The first thing to know is that CEOs are paid by their board of directors, and these boards look like “cosy clubs”, according to Monash University department of management professor Mathew Hayward.

“These directors are very closely networked. They talk with each other all the time and they derive conventions about what CEOs should be paid,” he told Yahoo Finance.

For example, if you examine how much bank CEOs are paid, they tend to be around the $5- or $6-million range, he said, adding that board directors will reference the compensation of CEOs from other companies in determining the pay of their own CEO.

“These [cosy agreements] are informal understandings that if one CEO gets paid a certain amount, then the other CEO should be getting paid in that ballpark.”

Three categories of CEO compensation

According to the Monash University professor, CEO pay can be split up into three types: base salary, short-term incentives (STIs) and long-term incentives (LTIs).

When bank CEOs have their ‘pay’ cut, it’s their bonuses they’re being denied. “But that’s in the context of CEOs already being incredibly well-paid for poor company performance,” he said.

“That base salary is the salary that needs to be addressed.”

CEOs are too removed from the performance of the company they’re actually leading and need to act as though they are owners of the business.

“There’s no owner that’s going to pay him or herself $5 million a year when the business is underperforming,” he said. “So we need to move away from this idea that the CEOs are entitled hired guns and have them share in the consequences of the performances of the firms they’re supposed to supervise.

“It’s pretty obvious but it’s not happening in Australia today.”

Although CEOs are foregoing their bonuses, they’re still being “incredibly well-paid” to supervise an “underperforming operation”.

What needs to change?

Hayward described the relationship between the CEO and the chairman, the head of the board of directors, as “pretty cosy”.

Indeed, when NAB CEO Andrew Thorburn was effectively axed in February, chairman Ken Henry went with him.

Westpac lost not only Brian Hartzer but its chairman Lindsay Maxsted, too.

“He and Brian Hartzer had a very close and a mutually supportive relationship where Hartzer would support Maxsted’s compensation, and Maxsted would support Hartzer’s compensation.

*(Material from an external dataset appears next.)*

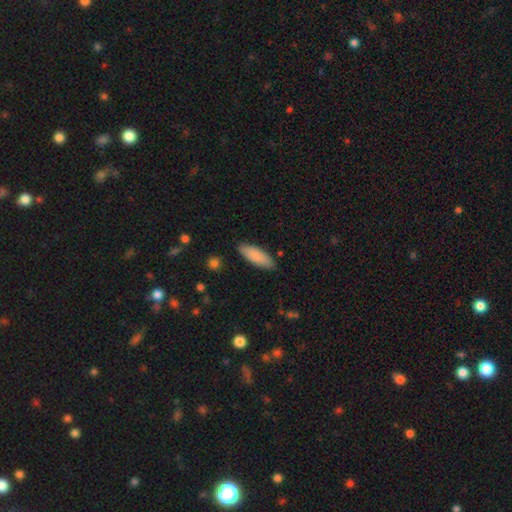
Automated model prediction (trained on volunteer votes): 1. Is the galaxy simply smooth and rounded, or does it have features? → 85% smooth, 10% featured or disk, 6% star or artifact.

With the closeness between the two, it’s very difficult to exact change.”

Investors and shareholders are in a position to proactively agitate for change, he added.

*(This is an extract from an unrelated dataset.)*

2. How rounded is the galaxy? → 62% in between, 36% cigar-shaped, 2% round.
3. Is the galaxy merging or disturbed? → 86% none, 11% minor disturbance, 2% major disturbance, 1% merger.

“The composition and culture of those boards of directors needs thorough review,” he said. “The fundamental way in which CEOs are compensated hasn’t changed at all.”

Earlier this year, an analysis by the Australian Council of Superannuation Investors (ACSI) of ASX100 CEOs found that only one CEO did not receive a bonus for the 2018-19 financial year, against a backdrop of the Banking Royal Commission which exposed systemic leadership failures.

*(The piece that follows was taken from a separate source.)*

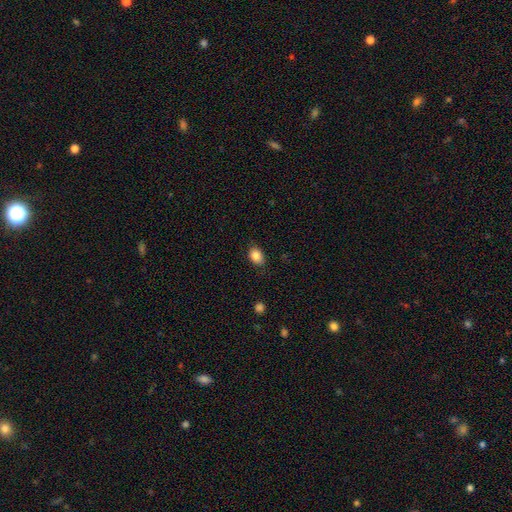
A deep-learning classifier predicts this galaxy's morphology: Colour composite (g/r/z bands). It shows a smooth galaxy with no disk features (85%) that is in between round and cigar-shaped (76%). Merging: none (83%).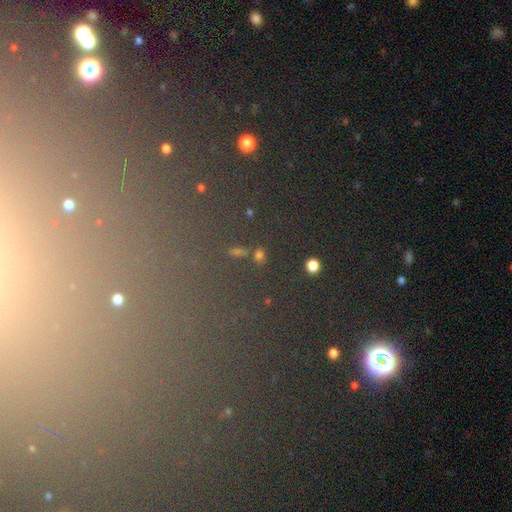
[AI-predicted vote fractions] star or artifact 63%, smooth 26%, featured or disk 11%.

“The way bonuses are being handed out suggests there is a culture of entitlement whereby supposedly ‘at risk’ pay is not very risky at all,” said ACSI CEO Louise Davidson at the time.

CEOs need to take more responsibility by being more ‘vulnerable’, where vulnerability means CEOs’ perception that their own assets and livelihood would be affected by company losses, said Hayward.

‘Vulnerable’ CEOs do their jobs better, including responding more quickly to change; having better relationships and are better at getting to the bottom of problems; are less prone to hubris; and create better company culture, he wrote in a piece by Monash University.